How does one respond to so defining a moment in the history of our nation? How should one feel, what does one do, when an ordinary day becomes a day of infamy engineered by demon-possessed religious zealots? In my case, like others at Zondervan and across America, I labored through the rest of my workday in a state of numbness that made it impossible to accomplish anything, and then headed home.

Afterward, I headed to the weekly meeting of my Vineyard church home group. On the way, I drove past two women out for an evening jog. There they were, running down the sidewalk, talking and laughing as they ran, exactly as if nothing extraordinary had transpired during the course of their day.

How, I wondered, could they laugh? Evil had descended upon our country, an outrage whose aftershocks had not even begun to be felt.
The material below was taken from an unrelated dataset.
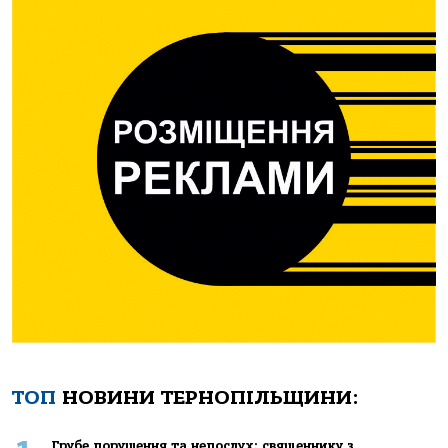
ТОП
НОВИНИ ТЕРНОПІЛЬЩИНИ:
Грубе порушення та непослух: священнику з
How could two people act so cavalierly, as if life simply goes on?

Of course I was making snap judgments based on fleeting input. I had no idea what was actually going through those womens’ minds or what the day had been like for them. In any case, each of us processes crisis differently, and there’s no manual for human behavior on a day such as 9/11. The fact is, life does go on because it must, benumbed and forever altered but moving forward nonetheless.

The ability for individual Americans to laugh and proceed with their day-to-day affairs, even as we grieved as a nation, was perhaps the most immediate victory we could enjoy–a proclamation to those monsters masquerading as men that yes, you’ve hurt us, but by the grace of God, you will never, ever subdue us.
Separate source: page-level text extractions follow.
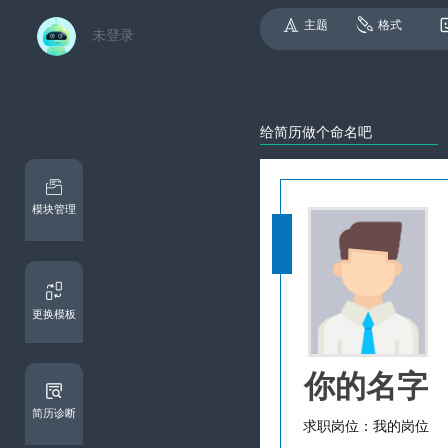
主题
格式
未登录
模块管理
更换模板
简历诊断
To those who lost their lives nine years ago today: We will never forget.

To the selfless firemen, policemen, and other public servants who bought their badges of heroism at the ultimate personal cost: We thank you for your sacrifice and honor your deathless deeds.

To those whose hearts still ache over the loss of their loved ones in the tragedy of September 11, 2001: May God comfort you.

To all my countrymen who read these words: Let us always remember. And let us live our lives as the priceless gifts from God that they are, with purpose, integrity, freedom, charity, and an eye on blessing others. Perhaps the best way to honor those who died on 9/11 is to do what we can, in small ways or in great, to make our own lives count for something bigger than ourselves.